**Exercise directions:** Retype the following data exactly, but leave its pictures out.

**Source material:**
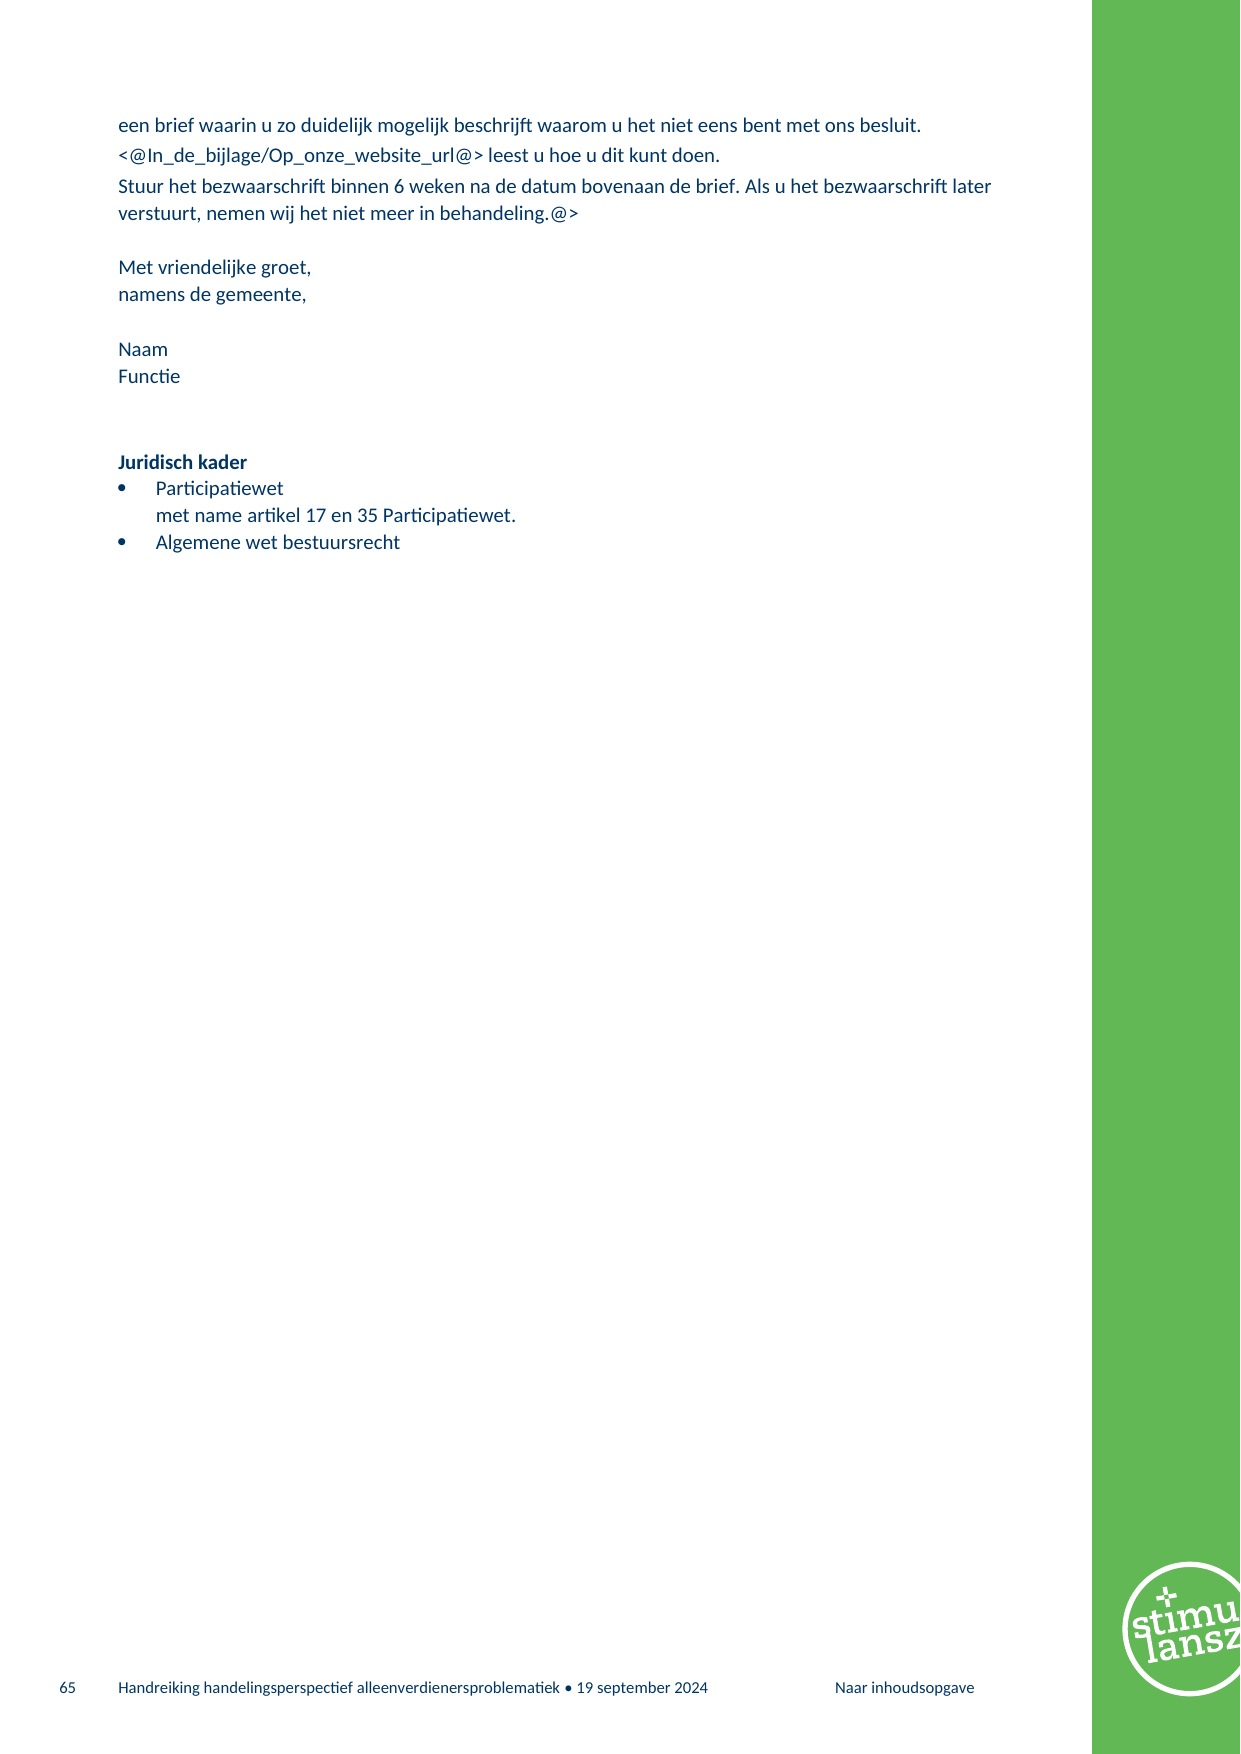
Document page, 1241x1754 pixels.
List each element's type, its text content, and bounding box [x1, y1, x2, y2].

text Stuur het bezwaarschrift binnen 6 weken na de datum bovenaan de brief. Als u het bezwaarschrift later verstuurt, nemen wij het niet meer in behandeling.@> [118, 172, 1063, 226]
text Juridisch kader [118, 448, 1063, 475]
text Naam Functie [118, 334, 1063, 388]
list Algemene wet bestuursrecht [118, 529, 1063, 582]
text Met vriendelijke groet, namens de gemeente, [118, 253, 1063, 307]
list Participatiewet met name artikel 17 en 35 Participatiewet. [118, 475, 1063, 527]
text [118, 112, 1063, 167]
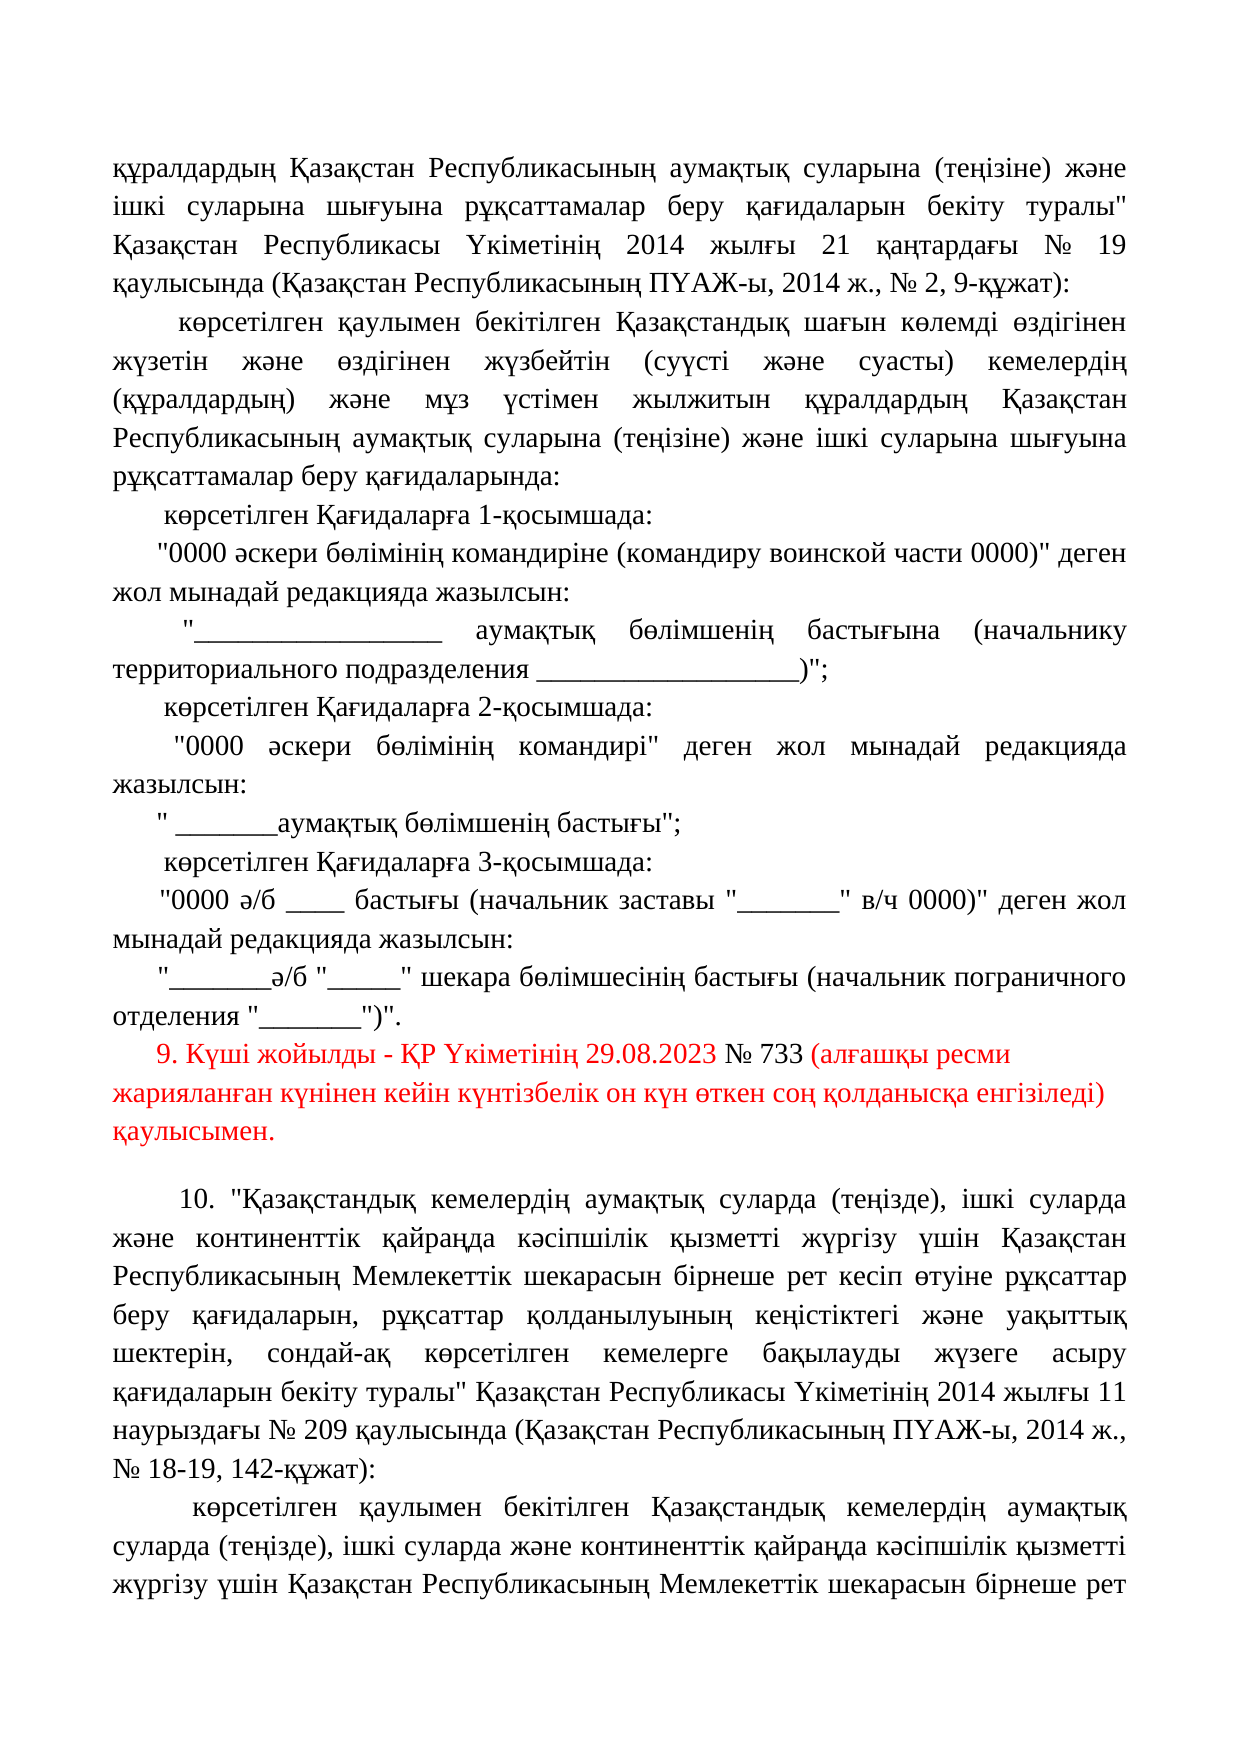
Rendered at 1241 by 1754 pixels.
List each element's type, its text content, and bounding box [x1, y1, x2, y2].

text көрсетілген Қағидаларға 3-қосымшада: [112, 844, 1128, 877]
text "_________________ аумақтық бөлімшенің бастығына (начальнику территориального подразделения __________________)"; [112, 612, 1128, 684]
text "0000 әскери бөлімінің командирі" деген жол мынадай редакцияда жазылсын: [112, 728, 1128, 800]
text "0000 әскери бөлімінің командиріне (командиру воинской части 0000)" деген жол мынадай редакцияда жазылсын: [112, 535, 1128, 607]
text 9. Күші жойылды - ҚР Үкіметінің 29.08.2023 № 733 (алғашқы ресми жарияланған күнінен кейін күнтізбелік он күн өткен соң қолданысқа енгізіледі) қаулысымен. [112, 1036, 1128, 1177]
text "0000 ә/б ____ бастығы (начальник заставы "_______" в/ч 0000)" деген жол мынадай редакцияда жазылсын: [112, 882, 1128, 954]
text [112, 150, 1128, 299]
text " _______аумақтық бөлімшенің бастығы"; [112, 805, 1128, 839]
text көрсетілген Қағидаларға 1-қосымшада: [112, 497, 1128, 530]
text "_______ә/б "_____" шекара бөлімшесінің бастығы (начальник пограничного отделения "_______")". [112, 959, 1128, 1031]
text көрсетілген қаулымен бекітілген Қазақстандық шағын көлемді өздігінен жүзетін және өздігінен жүзбейтін (суүсті және суасты) кемелердің (құралдардың) және мұз үстімен жылжитын құралдардың Қазақстан Республикасының аумақтық суларына (теңізіне) және ішкі суларына шығуына рұқсаттамалар беру қағидаларында: [112, 304, 1128, 492]
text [112, 1489, 1128, 1600]
text көрсетілген Қағидаларға 2-қосымшада: [112, 689, 1128, 723]
text 10. "Қазақстандық кемелердің аумақтық суларда (теңізде), ішкі суларда және континенттік қайраңда кәсіпшілік қызметті жүргізу үшін Қазақстан Республикасының Мемлекеттік шекарасын бірнеше рет кесіп өтуіне рұқсаттар беру қағидаларын, рұқсаттар қолданылуының кеңістіктегі және уақыттық шектерін, сондай-ақ көрсетілген кемелерге бақылауды жүзеге асыру қағидаларын бекіту туралы" Қазақстан Республикасы Үкіметінің 2014 жылғы 11 наурыздағы № 209 қаулысында (Қазақстан Республикасының ПҮАЖ-ы, 2014 ж., № 18-19, 142-құжат): [112, 1181, 1128, 1484]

**Answer to this problem:**
Document page, 1241x1754 pixels.
List each element's type, its text content, and bounding box [x1, y1, x2, y2].

text Stuur het bezwaarschrift binnen 6 weken na de datum bovenaan de brief. Als u het bezwaarschrift later verstuurt, nemen wij het niet meer in behandeling.@> [118, 172, 1063, 226]
text Juridisch kader [118, 448, 1063, 475]
text Naam Functie [118, 334, 1063, 388]
list Algemene wet bestuursrecht [118, 529, 1063, 582]
text Met vriendelijke groet, namens de gemeente, [118, 253, 1063, 307]
list Participatiewet met name artikel 17 en 35 Participatiewet. [118, 475, 1063, 527]
text [118, 112, 1063, 167]
Rendered at 1241 by 1754 pixels.
List each element's type, its text content, and bounding box [x1, y1, x2, y2].

text көрсетілген Қағидаларға 3-қосымшада: [112, 844, 1128, 877]
text "_________________ аумақтық бөлімшенің бастығына (начальнику территориального подразделения __________________)"; [112, 612, 1128, 684]
text "0000 әскери бөлімінің командирі" деген жол мынадай редакцияда жазылсын: [112, 728, 1128, 800]
text "0000 әскери бөлімінің командиріне (командиру воинской части 0000)" деген жол мынадай редакцияда жазылсын: [112, 535, 1128, 607]
text 9. Күші жойылды - ҚР Үкіметінің 29.08.2023 № 733 (алғашқы ресми жарияланған күнінен кейін күнтізбелік он күн өткен соң қолданысқа енгізіледі) қаулысымен. [112, 1036, 1128, 1177]
text "0000 ә/б ____ бастығы (начальник заставы "_______" в/ч 0000)" деген жол мынадай редакцияда жазылсын: [112, 882, 1128, 954]
text [112, 150, 1128, 299]
text " _______аумақтық бөлімшенің бастығы"; [112, 805, 1128, 839]
text көрсетілген Қағидаларға 1-қосымшада: [112, 497, 1128, 530]
text "_______ә/б "_____" шекара бөлімшесінің бастығы (начальник пограничного отделения "_______")". [112, 959, 1128, 1031]
text көрсетілген қаулымен бекітілген Қазақстандық шағын көлемді өздігінен жүзетін және өздігінен жүзбейтін (суүсті және суасты) кемелердің (құралдардың) және мұз үстімен жылжитын құралдардың Қазақстан Республикасының аумақтық суларына (теңізіне) және ішкі суларына шығуына рұқсаттамалар беру қағидаларында: [112, 304, 1128, 492]
text [112, 1489, 1128, 1600]
text көрсетілген Қағидаларға 2-қосымшада: [112, 689, 1128, 723]
text 10. "Қазақстандық кемелердің аумақтық суларда (теңізде), ішкі суларда және континенттік қайраңда кәсіпшілік қызметті жүргізу үшін Қазақстан Республикасының Мемлекеттік шекарасын бірнеше рет кесіп өтуіне рұқсаттар беру қағидаларын, рұқсаттар қолданылуының кеңістіктегі және уақыттық шектерін, сондай-ақ көрсетілген кемелерге бақылауды жүзеге асыру қағидаларын бекіту туралы" Қазақстан Республикасы Үкіметінің 2014 жылғы 11 наурыздағы № 209 қаулысында (Қазақстан Республикасының ПҮАЖ-ы, 2014 ж., № 18-19, 142-құжат): [112, 1181, 1128, 1484]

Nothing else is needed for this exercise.